Your task:
Copy out the lines of the records without any change, starting at the line that contains "Tinh hoa văn hóa" and ending at the final line of the records.

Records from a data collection

□ □ □ □ □ □ □

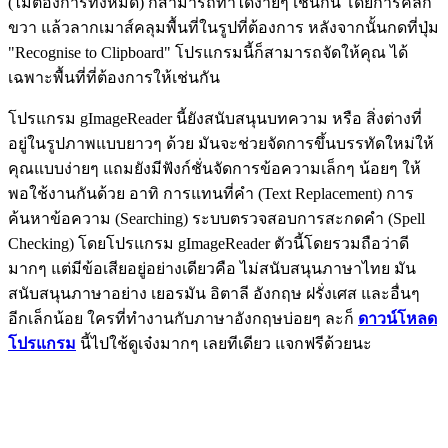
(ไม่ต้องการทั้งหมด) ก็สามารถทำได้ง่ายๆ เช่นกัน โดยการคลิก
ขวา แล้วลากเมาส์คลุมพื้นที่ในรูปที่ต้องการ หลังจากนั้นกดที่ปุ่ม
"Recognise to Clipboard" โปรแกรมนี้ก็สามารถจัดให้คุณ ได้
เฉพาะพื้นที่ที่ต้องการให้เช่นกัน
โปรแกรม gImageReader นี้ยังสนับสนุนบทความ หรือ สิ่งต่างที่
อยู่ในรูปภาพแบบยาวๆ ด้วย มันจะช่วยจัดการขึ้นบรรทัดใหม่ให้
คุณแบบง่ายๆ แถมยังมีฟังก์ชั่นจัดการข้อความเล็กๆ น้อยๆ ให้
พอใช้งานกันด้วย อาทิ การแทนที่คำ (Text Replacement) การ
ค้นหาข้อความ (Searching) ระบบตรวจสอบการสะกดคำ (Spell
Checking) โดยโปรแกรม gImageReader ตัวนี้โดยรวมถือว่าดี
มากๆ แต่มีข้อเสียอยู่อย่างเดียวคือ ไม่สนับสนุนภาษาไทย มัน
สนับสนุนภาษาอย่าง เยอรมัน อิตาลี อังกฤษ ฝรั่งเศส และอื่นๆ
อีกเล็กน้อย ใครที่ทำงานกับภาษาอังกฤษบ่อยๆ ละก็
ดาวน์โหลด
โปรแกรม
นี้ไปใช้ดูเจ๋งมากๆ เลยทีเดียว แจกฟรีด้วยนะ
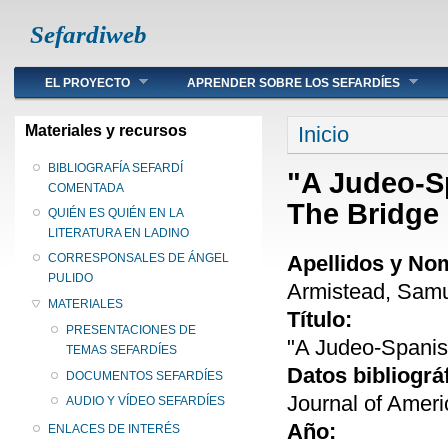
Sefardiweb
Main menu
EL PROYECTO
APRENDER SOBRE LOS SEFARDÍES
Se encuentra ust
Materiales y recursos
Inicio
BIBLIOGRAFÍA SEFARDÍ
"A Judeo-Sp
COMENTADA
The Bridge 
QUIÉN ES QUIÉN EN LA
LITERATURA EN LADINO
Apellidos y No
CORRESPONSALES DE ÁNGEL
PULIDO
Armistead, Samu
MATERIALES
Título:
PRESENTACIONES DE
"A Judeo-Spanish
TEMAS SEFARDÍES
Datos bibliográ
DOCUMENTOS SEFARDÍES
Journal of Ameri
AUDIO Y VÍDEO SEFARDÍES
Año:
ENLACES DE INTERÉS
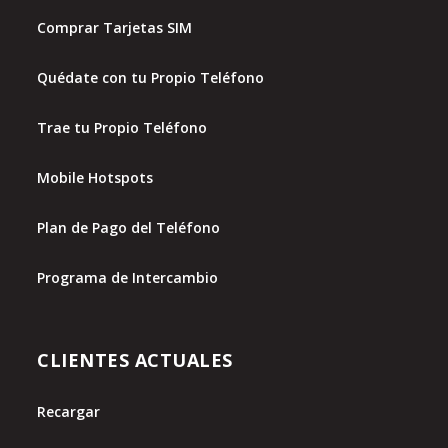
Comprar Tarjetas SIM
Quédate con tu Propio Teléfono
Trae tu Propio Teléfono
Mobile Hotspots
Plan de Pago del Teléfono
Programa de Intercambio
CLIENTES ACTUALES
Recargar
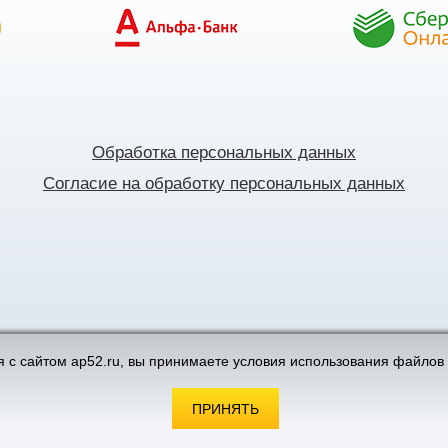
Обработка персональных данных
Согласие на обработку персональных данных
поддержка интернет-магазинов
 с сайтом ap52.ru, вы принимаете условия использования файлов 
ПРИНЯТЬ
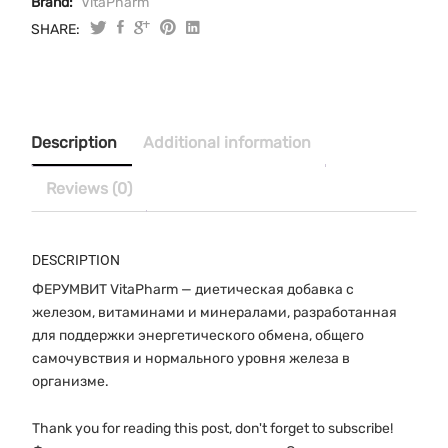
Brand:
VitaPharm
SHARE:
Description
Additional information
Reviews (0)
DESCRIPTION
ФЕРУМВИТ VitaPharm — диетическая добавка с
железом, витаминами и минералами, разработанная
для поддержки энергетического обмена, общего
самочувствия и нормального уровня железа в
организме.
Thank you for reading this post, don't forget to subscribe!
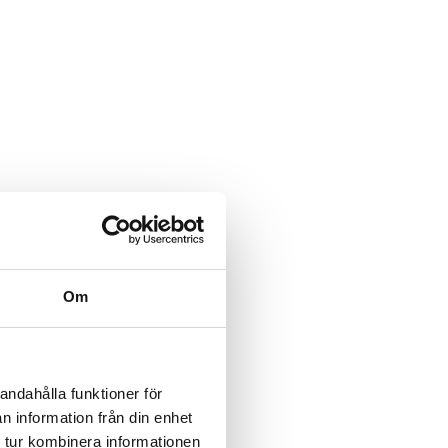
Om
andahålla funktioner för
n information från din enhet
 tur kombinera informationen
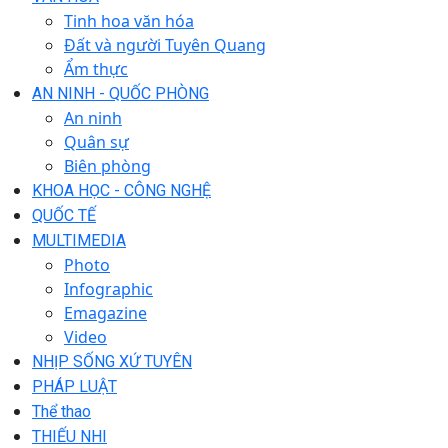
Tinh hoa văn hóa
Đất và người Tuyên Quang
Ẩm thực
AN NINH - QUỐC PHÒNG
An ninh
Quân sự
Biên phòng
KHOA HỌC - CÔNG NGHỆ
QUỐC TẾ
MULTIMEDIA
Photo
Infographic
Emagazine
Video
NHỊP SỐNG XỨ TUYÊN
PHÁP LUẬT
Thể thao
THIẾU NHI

□ □ □ □ □ □ □

Task result:
Tinh hoa văn hóa
Đất và người Tuyên Quang
Ẩm thực
AN NINH - QUỐC PHÒNG
An ninh
Quân sự
Biên phòng
KHOA HỌC - CÔNG NGHỆ
QUỐC TẾ
MULTIMEDIA
Photo
Infographic
Emagazine
Video
NHỊP SỐNG XỨ TUYÊN
PHÁP LUẬT
Thể thao
THIẾU NHI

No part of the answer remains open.